SPACE WIRE
At Baghdad's arms bazaar, Kalashnikovs are the best sellers
BAGHDAD (AFP) Apr 21, 2003
At the Meridi market, a Kalashnikov rifle costs 30 bucks and a cartridge runs under a dollar. With security still tenuous in Baghdad, arms dealers are openly peddling their lethal ware in Baghdad's Shiite shantytown of Sadr City.

Jalil Jurani thinks he has found a good enough deal: an AK-47 made in the former Yugoslavia for 95,000 dinars, around 32 dollars and a fortune in a country ravaged by two decades of war and economic sanctions.

Before putting down his cash, Jurani requests to test out his investment. He fires a few rounds in the air, drawing not a bit of attention from the dozens of other customers at the arms bazaar.

"I live in the Jamila neighborhood and our house was often hit at night by fire from the Saddam Fedayeen," a militant volunteer corps of the fallen regime, Jurani says.

"The Fedayeen are still hiding. I'm obliged to protect my family and I can't consider just the price," says the 34-year-old, a laborer who has been out of work since US troops routed Saddam Hussein's forces from Baghdad on April 9.

The Meridi market, with its dusty stands and rundown stalls, has long been a shopper's haven in Baghdad, but under Saddam's authoritarian state weapons were never for the buying, residents say.

The police used to conduct frequent raids on the market, seizing illegal products and stolen goods. But the police disappeared with Saddam, and now weapons by the crate can be found right on the pavement.
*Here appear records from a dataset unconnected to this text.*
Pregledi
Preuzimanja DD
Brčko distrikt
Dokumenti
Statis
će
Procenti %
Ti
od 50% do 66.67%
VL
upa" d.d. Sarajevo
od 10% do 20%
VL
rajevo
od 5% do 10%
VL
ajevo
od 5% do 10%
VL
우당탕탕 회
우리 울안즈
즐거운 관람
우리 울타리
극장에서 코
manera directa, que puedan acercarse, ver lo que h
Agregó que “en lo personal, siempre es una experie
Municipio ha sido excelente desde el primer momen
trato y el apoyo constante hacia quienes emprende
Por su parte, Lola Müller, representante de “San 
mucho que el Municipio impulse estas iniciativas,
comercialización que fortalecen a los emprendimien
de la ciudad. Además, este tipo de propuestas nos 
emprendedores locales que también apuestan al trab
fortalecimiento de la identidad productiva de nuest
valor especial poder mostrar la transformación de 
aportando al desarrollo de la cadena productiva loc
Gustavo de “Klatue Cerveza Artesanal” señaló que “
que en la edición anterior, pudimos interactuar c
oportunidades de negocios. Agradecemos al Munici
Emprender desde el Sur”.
With so much to choose from, some weapons sell better than others. Two Egyptian-made Port Said machine guns, with long black barrels, attract little interest, to the dismay of the teenage boy peddling them.
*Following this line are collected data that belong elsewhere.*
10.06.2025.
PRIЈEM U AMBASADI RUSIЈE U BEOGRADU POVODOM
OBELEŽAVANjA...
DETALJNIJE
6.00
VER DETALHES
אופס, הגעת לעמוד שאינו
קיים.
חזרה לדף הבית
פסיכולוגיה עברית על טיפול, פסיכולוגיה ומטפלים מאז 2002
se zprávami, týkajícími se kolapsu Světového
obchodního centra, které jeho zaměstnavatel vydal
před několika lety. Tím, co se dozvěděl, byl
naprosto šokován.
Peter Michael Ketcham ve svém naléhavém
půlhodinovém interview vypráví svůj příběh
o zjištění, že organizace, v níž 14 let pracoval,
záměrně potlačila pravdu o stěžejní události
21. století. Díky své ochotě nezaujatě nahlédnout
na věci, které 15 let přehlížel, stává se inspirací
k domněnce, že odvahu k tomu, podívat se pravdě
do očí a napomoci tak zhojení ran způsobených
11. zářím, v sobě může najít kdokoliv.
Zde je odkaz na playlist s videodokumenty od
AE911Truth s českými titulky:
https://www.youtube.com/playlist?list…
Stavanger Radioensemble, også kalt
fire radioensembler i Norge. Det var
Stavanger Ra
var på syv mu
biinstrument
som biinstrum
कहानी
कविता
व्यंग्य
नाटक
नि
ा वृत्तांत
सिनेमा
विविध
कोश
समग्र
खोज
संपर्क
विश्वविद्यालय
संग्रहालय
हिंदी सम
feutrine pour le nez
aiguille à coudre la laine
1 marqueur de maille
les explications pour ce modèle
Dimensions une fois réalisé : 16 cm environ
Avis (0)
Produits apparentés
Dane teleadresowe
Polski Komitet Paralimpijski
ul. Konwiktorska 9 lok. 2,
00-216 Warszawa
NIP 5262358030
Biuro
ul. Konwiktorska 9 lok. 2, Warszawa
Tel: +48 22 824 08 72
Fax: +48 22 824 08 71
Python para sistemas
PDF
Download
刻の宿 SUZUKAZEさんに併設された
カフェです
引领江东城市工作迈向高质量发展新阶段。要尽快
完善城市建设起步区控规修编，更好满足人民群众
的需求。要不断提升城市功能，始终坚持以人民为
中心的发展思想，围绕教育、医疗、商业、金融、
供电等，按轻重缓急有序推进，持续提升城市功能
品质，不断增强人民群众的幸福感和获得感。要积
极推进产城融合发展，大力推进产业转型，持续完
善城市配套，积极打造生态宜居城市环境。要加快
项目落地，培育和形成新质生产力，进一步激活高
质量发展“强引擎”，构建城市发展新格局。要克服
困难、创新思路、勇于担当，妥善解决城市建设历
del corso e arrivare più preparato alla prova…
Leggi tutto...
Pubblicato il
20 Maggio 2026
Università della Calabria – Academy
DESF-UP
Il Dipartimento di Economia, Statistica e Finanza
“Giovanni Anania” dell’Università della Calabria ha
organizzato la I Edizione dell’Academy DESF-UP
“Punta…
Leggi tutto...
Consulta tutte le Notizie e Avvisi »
Instead, nearly everyone prefers light arms. The best sellers are pistols, followed by AK-47s, which many already know how to fire as they were used by the Iraqi army.

In the free-for-all that followed the regime's collapse, full army depots were looted by mobs, while some soldiers returned home with guns they never used once.
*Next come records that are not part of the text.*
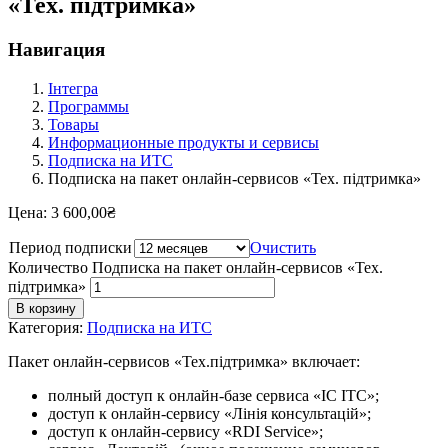
«Тех. підтримка»
Навигация
Інтегра
Программы
Товары
Информационные продукты и сервисы
Подписка на ИТС
Подписка на пакет онлайн-сервисов «Тех. підтримка»
Цена:
3 600,00
₴
Период подписки
Очистить
Количество Подписка на пакет онлайн-сервисов «Тех.
підтримка»
В корзину
Категория:
Подписка на ИТС
Пакет онлайн-сервисов «Тех.підтримка» включает:
полный доступ к онлайн-базе сервиса «ІС ІТС»;
доступ к онлайн-сервису «Лінія консультацій»;
доступ к онлайн-сервису «RDI Service»;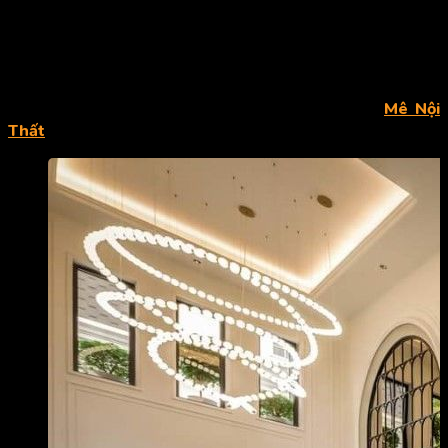
sống cho gia chủ. Việc tạo ra sự liên kết trong phong cách thiết
kế nội thất đến kiến trúc biệt thự sẽ đem đến một không gian
sang trọng, đẳng cấp. Nếu bạn vẫn đang loay hoay tìm kiếm
một ý tưởng cho biệt thự cùng với những chi phí báo giá phù
hợp thì đừng bỏ lỡ những thông tin quan trọng mà
Mê Nội
Thất
tổng hợp ngay sau đây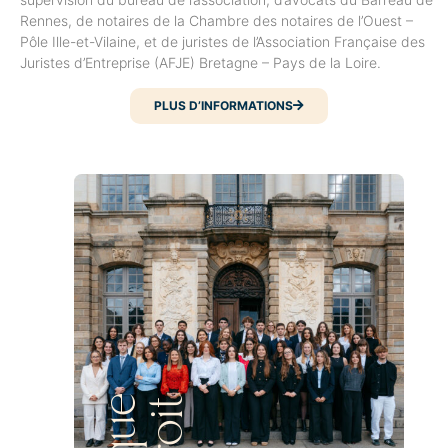
Rennes, de notaires de la Chambre des notaires de l’Ouest –
Pôle Ille-et-Vilaine, et de juristes de l’Association Française des
Juristes d’Entreprise (AFJE) Bretagne – Pays de la Loire.
PLUS D’INFORMATIONS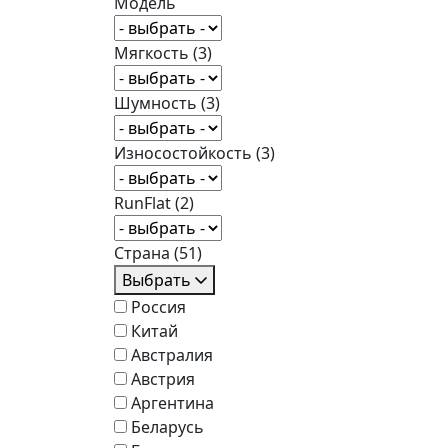
Модель
Мягкость
(3)
Шумность
(3)
Износостойкость
(3)
RunFlat
(2)
Страна
(51)
Выбрать
Россия
Китай
Австралия
Австрия
Аргентина
Беларусь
Such is the case with Ali Karim, 20, who left the security post he guarded carrying a grenade launcher used by riot police to fire tear gas.

Without the tear gas, Karim is unlikely to find a buyer, but his weapon provokes waves of curiosity at the arms market among people who wanted to lay their hands on one of the former instruments of state oppression.

Gun ownership is widespread in Iraq's tribal structure, but under Saddam urban residents had to go through endless bureaucracy to possess arms legally.

Elsewhere in Meridi market, a Russian-made Kalashnikov rifle is snatched up immediately.

"I want to protect my family in these difficult times and no one can stop me," says the buyer, Said Badr, a 40-year-old chauffeur.

"I'm willing to hand it over to the police for nothing once security is brought back," he adds.

Ali Fawzi, a 42-year-old electrician, heaps scorn on the arms bazaar as he passes it by.

"It's not weapons that we need, it's electricity, water and medicine," he shouts out.

But the crowd, busy shopping, hardly notices him.